Les micro-entreprises définies à l’article D123-200 du code de commerce, bénéficient de dérogations aux obligations comptables qui les concernent, en cas de mise en sommeil.

Ces dérogations s’appliquent aux deux premiers exercices clos à compter de la date de dépôt au greffe de la déclaration de cessation totale et temporaire d’activité (formulaire P2).

Elles peuvent être remises en cause par la présence d’un salarié au dernier jour du dernier exercice clos ou par des opérations qui modifient la structure du bilan.

La liste de ces opérations est donnée par un décret du 5 février 2016.

Les allègements de principe des obligations comptables pour les microentreprises en sommeil

Les personnes physiques sont alors dispensées d’établir un bilan et un compte de résultat, lorsqu’elles n’emploient aucun salarié.

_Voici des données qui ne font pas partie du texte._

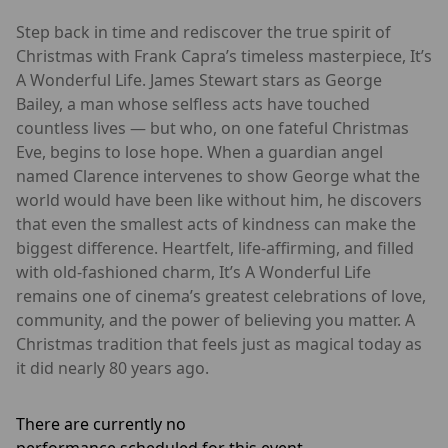
Step back in time and rediscover the true spirit of
Christmas with Frank Capra’s timeless masterpiece, It’s
A Wonderful Life. James Stewart stars as George
Bailey, a man whose selfless acts have touched
countless lives — but who, on one fateful Christmas
Eve, begins to lose hope. When a guardian angel
named Clarence intervenes to show George what the
world would have been like without him, he discovers
that even the smallest acts of kindness can make the
biggest difference. Heartfelt, life-affirming, and filled
with old-fashioned charm, It’s A Wonderful Life
remains one of cinema’s greatest celebrations of love,
community, and the power of believing you matter. A
Christmas tradition that feels just as magical today as
it did nearly 80 years ago.
There are currently no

Les personnes morales peuvent établir un bilan abrégé et un compte de résultat abrégé, lorsqu’elles n’emploient pas de salarié.

 

La remise en cause des allègements comptables : une liste d’opérations spécifiques

Les articles L123-28-1 et L123-28-2 du code de commerce précisent que la dérogation ne s’applique pas, lorsqu’il est procédé à des opérations qui modifient la structure du bilan, au cours de l’exercice.

La liste des opérations qui modifient la structure du bilan est donnée par le décret.

Pour les personnes physiques, il s’agit :

  • de l’entrée et de la sortie significative de trésorerie ;
  • de la dotation ou de la reprise d’une provision pour risques et charges.

Pour les personnes morales, il s’agit :

  • de l’entrée et de la sortie significative de trésorerie ;
  • de la dotation ou de la reprise d’une provision pour risques et charges ;
  • de l’augmentation et de la réduction du capital ;
  • de la distribution de dividendes.